THE TASK — Two lines mark the range in the entries below: the one holding "नई दिल्ली। आमतौर" and the one holding "विशेषज्ञों का कहना". Set down those two and all lines between them, exactly.
** Opening DATASET CONTENT block **
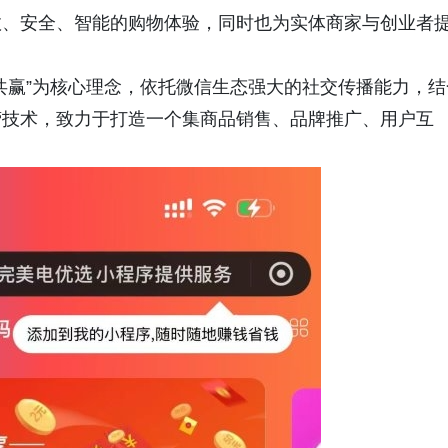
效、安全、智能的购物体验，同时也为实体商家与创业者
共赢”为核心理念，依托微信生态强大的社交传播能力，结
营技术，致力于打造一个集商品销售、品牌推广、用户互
** Closing DATASET CONTENT block **
** Opening DATASET CONTENT block **
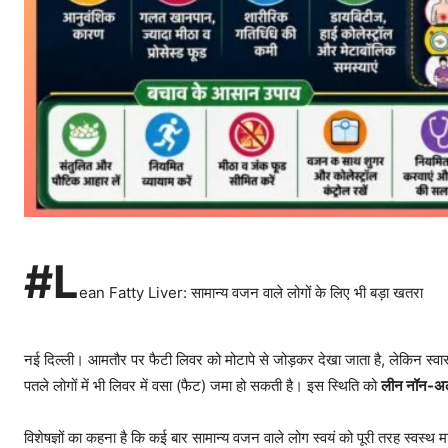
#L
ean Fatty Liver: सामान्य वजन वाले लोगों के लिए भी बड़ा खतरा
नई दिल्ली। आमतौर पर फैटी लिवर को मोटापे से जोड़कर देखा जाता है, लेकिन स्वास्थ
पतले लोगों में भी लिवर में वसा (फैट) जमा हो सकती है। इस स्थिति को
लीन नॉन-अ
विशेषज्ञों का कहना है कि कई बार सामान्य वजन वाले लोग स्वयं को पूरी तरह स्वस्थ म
** Closing DATASET CONTENT block **
RESULT OF THE TASK —
नई दिल्ली। आमतौर पर फैटी लिवर को मोटापे से जोड़कर देखा जाता है, लेकिन स्वास्थ
पतले लोगों में भी लिवर में वसा (फैट) जमा हो सकती है। इस स्थिति को
लीन नॉन-अ
विशेषज्ञों का कहना है कि कई बार सामान्य वजन वाले लोग स्वयं को पूरी तरह स्वस्थ म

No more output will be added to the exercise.